Whiskeytown is flat water. The air was generally light, with the strongest steady breeze closer to 5 knots than 10 knots. Sometimes there was no breeze. Sometimes there were long periods of really really light breeze, say 2-3 knots. There was only one race with a steady "solid" breeze from one direction.

Next year will be the 50th anniversary of this regatta. Bruce Braly has sailed 40 of those years.

There was an A fleet on Whiskeytown Lake this year: Jim Christopher, Bruce Braly and Mike Eichwald. Last year, going right towards the shore on beats towards the dam was a common move. This exploits wind bend and paid consistently. This year, the A fleet did not go to the shore most of the time. Bruce said always sail towards the pressure no matter what.

On one start, two boats saw relatively strong breeze in shore on the right side of the beat, and tacked onto port right away. Two other boats went left into the middle of the lake, and stayed on starboard. I saw the puff on the right after a bit and tacked onto port. It died in the middle, where I was, got stronger on the right and pressure also showed up on the left. So the other boats got to the weather mark 100s of yards ahead of me. That was typical of the kind of sailing going on.
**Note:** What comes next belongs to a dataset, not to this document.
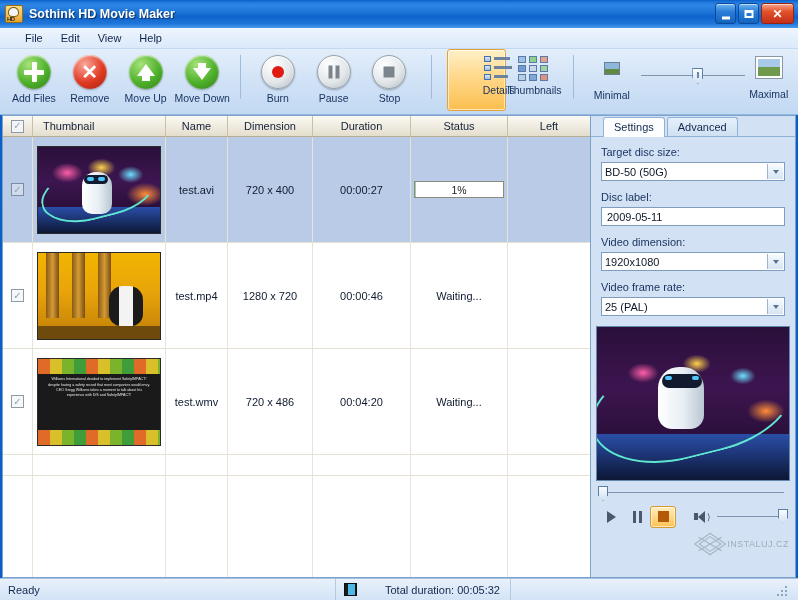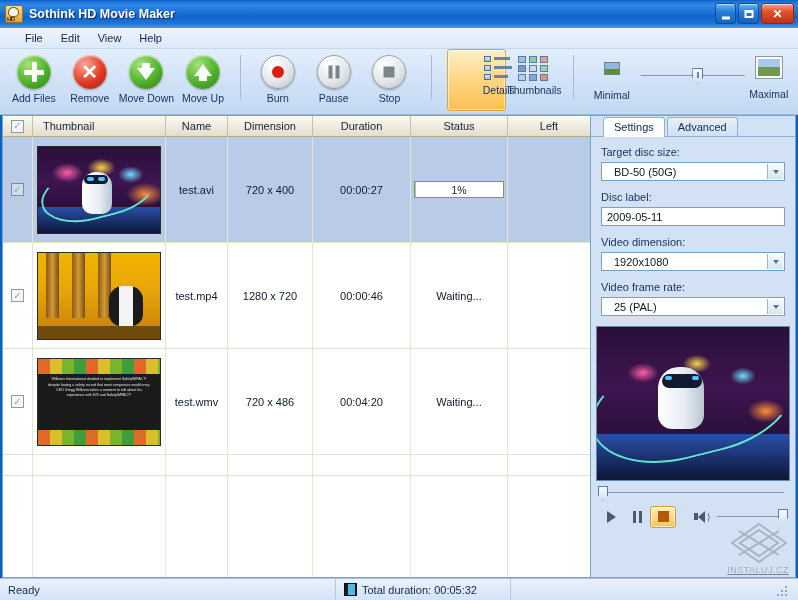"Move Down" div.tbtn { order: before "Move Up" -> after "Move Up" }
During the last race, the weather mark was towards the dam but the other side of the lake. Mike went left hard to cross the lake first. Jim Christopher and I went way right for different reasons. There was breeze say 2/3s of the way to the mark, but none at the mark. The Banshee fleet ahead of us was in a parking lot taking forever to close in on the mark. It sure looks like Mike made the right call, but he started thinking he was going to the wrong mark as Jim and I were way across the lake near the other weather mark. So he bailed. Too bad, that might have been an enormous horizon job.
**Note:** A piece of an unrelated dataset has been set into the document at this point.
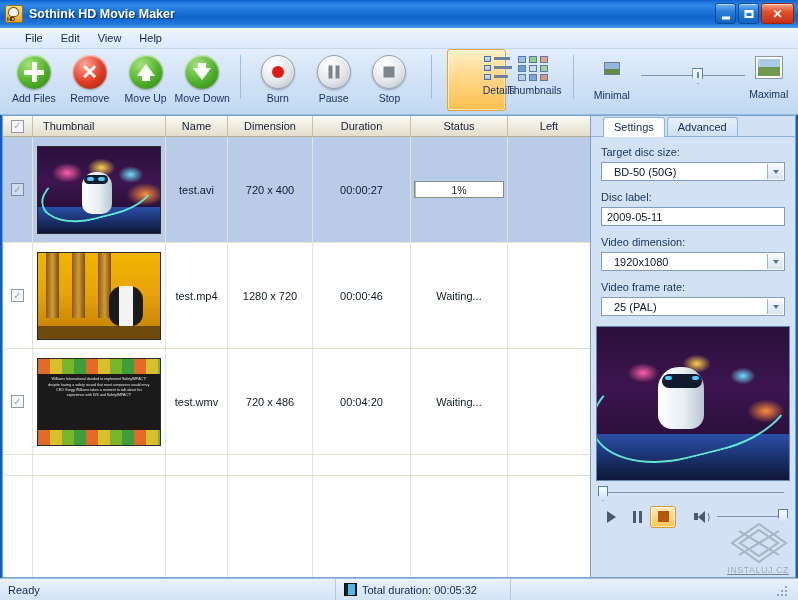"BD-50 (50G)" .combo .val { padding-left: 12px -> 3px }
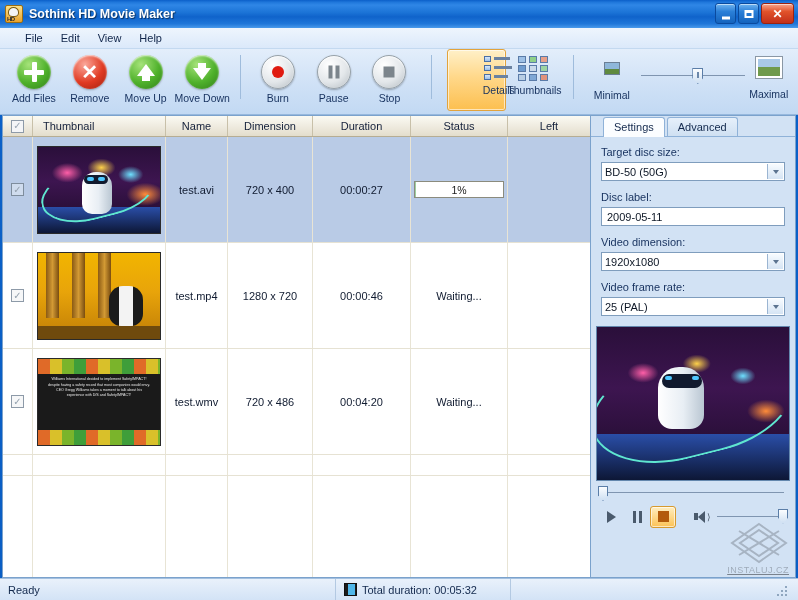"INSTALUJ.CZ" .watermark { align-items: flex-end -> center; flex-direction: column -> none; text-decoration: underline -> none }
Sitting still is key, as small movements would shake all the flow off. The air was so light roll tacks didn't help, or I never was able to do them slowly and gently enough in the calm air. Roll gybes seemed to work more often. Generally, Whiskeytown does not seem like a place for kinetic techniques.

Keeping the boat moving on the start line helps. In stronger breeze, you can sheet in and accelerate quickly. In the lighter air, it takes longer to build speed.

Laser sailor Tom Burden won the Ultimate 20 fleet, so he gets excused for not sailing his Laser.

Tim Russell, a lapsed Laser sailor, won the Wabbit fleet.

Nate Cutler, briefly a Laser sailor, was racing an old custom trimaran sporting a Hobie 18 rig.

Del Olsen, PRO for 2012 Laser Masters North Americans and PRO for 2013 Laser Masters Pacific Coast Champs, was racing an international canoe.